= Monostatic polytope =

Monostatic polyhedron described Conway, Goldberg & Guy (1969)

3D model of Reshetov's monostatic polyhedron

In geometry, a monostatic polytope or unistable polyhedron is a $d$-polytope which "can stand on only one face". They were described in 1969 by J. H. Conway, M. Goldberg, R. K. Guy and K. C. Knowlton. The monostatic polytope in 3-space (a monostatic polyhedron) constructed independently by Guy and Knowlton has 19 faces. In 2011 Andras Bezdek discovered an 18-face solution, and in 2014 Alex Reshetov published a 14-face polyhedron.

== Definition ==
A polytope is called monostatic if, when filled homogeneously, it is stable on only one facet. Alternatively, a polytope is monostatic if its centroid (the center of mass) has an orthogonal projection in the interior of only one facet.

== Properties ==
- No convex polygon in the plane is monostatic. This was shown by V. Arnold via reduction to the four-vertex theorem.
- There are no monostatic simplices in dimension up to eight. In dimension 3, this is due to Conway. In dimensions up to 6, this is due to R. J. M. Dawson.
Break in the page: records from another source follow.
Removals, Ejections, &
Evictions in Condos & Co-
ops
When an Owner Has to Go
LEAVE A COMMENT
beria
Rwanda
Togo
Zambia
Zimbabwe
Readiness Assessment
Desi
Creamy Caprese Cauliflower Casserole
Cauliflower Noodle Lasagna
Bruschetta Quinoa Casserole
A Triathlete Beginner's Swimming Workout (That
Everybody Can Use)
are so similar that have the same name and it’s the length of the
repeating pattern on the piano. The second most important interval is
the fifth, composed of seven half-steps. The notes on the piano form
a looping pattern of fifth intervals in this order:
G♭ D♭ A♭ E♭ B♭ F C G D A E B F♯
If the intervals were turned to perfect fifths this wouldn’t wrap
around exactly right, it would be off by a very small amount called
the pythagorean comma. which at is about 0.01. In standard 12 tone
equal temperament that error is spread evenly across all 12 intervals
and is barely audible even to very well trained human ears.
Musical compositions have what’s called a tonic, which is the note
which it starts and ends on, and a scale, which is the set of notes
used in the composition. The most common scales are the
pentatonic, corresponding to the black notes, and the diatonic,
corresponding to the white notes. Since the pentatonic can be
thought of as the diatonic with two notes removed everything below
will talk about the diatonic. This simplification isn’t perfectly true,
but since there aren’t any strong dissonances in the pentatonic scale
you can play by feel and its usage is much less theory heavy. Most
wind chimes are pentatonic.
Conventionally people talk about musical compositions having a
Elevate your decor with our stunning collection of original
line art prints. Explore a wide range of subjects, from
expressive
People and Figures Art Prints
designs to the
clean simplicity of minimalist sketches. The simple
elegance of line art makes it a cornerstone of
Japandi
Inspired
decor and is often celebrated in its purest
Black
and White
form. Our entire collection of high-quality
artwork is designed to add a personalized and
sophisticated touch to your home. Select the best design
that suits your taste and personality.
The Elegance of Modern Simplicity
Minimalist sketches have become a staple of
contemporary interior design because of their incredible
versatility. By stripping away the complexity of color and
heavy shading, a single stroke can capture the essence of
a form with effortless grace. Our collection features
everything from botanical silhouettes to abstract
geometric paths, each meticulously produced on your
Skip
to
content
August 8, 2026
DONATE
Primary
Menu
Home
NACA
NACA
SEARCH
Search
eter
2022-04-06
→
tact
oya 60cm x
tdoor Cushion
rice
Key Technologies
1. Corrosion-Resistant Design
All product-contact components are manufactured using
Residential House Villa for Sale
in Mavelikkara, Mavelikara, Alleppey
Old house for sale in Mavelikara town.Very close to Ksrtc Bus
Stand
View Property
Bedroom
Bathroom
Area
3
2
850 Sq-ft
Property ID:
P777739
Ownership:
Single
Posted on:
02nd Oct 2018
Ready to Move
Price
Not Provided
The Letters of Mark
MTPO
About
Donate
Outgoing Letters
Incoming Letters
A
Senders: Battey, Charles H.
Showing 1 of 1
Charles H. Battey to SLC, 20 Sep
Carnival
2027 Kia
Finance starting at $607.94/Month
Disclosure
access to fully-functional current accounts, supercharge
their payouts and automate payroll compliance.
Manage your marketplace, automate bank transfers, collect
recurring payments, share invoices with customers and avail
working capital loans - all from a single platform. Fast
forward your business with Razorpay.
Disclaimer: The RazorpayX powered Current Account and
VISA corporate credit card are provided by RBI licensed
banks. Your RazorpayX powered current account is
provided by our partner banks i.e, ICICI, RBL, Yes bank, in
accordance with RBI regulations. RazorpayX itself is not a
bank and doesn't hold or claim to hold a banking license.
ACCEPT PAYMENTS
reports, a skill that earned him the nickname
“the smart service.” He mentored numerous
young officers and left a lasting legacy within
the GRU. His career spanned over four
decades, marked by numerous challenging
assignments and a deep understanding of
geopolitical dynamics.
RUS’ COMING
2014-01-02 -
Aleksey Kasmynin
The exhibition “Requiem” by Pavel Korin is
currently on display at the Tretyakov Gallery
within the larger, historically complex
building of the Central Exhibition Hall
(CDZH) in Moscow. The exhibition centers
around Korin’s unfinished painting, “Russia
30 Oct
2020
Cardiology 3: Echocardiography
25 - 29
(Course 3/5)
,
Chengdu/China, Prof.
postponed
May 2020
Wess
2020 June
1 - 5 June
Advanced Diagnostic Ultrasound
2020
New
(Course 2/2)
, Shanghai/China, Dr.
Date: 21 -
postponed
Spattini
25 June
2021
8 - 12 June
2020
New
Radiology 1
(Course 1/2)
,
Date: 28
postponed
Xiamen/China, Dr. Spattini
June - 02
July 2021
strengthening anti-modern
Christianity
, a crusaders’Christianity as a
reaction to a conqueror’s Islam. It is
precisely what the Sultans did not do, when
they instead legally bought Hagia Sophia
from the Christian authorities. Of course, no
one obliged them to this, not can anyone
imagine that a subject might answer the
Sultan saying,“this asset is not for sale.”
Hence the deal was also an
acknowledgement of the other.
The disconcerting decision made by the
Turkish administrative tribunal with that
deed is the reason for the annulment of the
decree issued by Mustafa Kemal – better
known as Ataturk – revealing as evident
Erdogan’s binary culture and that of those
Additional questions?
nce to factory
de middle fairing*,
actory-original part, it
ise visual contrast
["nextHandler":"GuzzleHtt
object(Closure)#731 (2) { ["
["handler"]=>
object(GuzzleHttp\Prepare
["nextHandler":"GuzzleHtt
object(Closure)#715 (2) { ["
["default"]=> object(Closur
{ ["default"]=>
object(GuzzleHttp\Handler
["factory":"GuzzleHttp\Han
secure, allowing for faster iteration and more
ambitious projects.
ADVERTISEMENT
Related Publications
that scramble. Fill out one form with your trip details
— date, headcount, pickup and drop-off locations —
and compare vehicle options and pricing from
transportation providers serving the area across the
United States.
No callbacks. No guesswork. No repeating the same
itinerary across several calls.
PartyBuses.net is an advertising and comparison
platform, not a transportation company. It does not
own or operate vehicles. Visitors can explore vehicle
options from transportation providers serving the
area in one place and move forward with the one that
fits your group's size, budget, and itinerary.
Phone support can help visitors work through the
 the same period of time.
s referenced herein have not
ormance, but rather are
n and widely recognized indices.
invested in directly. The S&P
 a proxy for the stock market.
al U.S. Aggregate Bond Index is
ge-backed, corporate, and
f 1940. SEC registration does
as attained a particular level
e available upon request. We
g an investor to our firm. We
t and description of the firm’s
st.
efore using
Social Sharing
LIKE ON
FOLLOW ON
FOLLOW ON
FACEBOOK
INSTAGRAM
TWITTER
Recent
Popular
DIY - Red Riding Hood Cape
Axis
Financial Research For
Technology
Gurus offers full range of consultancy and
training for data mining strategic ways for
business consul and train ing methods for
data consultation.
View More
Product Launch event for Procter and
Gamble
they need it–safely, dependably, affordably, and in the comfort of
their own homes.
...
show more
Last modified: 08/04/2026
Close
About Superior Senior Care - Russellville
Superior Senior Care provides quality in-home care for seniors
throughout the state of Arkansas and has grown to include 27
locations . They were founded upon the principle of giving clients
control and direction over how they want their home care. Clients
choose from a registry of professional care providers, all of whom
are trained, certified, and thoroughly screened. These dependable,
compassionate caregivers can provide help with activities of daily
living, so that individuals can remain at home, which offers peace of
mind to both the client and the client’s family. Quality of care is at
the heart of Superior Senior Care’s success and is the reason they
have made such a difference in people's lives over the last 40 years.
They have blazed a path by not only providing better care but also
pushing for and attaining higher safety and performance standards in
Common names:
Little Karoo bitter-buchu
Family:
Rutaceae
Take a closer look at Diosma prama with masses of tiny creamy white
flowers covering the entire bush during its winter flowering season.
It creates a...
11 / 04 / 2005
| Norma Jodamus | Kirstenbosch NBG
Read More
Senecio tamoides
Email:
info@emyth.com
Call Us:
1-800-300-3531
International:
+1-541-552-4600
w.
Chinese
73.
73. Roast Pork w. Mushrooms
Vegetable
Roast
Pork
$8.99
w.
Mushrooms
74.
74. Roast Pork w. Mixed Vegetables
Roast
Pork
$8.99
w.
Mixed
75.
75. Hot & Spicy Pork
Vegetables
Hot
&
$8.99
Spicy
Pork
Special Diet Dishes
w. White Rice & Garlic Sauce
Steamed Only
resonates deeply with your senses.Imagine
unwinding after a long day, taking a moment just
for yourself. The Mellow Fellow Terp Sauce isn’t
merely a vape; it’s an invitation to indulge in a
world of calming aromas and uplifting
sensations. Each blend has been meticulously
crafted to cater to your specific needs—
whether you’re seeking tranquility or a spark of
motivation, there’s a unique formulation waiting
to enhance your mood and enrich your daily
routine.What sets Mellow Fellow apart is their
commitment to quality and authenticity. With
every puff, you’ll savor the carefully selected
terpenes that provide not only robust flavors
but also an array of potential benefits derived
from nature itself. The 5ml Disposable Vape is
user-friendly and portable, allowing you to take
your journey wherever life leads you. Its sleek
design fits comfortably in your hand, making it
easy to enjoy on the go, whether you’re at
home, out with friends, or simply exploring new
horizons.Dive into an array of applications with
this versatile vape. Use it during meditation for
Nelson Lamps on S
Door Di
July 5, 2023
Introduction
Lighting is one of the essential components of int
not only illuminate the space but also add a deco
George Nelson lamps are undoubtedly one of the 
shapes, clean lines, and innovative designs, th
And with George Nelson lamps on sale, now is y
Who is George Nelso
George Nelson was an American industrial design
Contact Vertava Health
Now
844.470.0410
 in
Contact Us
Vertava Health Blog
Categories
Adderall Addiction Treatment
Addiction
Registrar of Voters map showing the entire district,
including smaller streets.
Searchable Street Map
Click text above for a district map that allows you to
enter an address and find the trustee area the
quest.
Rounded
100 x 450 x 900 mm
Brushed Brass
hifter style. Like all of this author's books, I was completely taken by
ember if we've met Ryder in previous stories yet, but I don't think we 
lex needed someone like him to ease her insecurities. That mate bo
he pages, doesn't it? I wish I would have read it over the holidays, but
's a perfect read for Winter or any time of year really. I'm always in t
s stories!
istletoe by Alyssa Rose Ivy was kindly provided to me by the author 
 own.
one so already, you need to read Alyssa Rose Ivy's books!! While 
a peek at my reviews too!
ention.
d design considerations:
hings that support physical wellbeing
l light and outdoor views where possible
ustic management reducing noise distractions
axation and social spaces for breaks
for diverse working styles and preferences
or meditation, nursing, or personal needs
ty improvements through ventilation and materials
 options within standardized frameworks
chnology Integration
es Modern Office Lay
Dimensions 7 and 8 were ruled out by R. J. M. Dawson, W. Finbow, and P. Mak.
- (R. J. M. Dawson) There exist monostatic simplices in dimension 10 and up.
- There are monostatic polytopes in dimension 3 whose shapes are arbitrarily close to a sphere, and three-dimensional with $k$-fold rotational symmetry for an arbitrary positive integer $k$.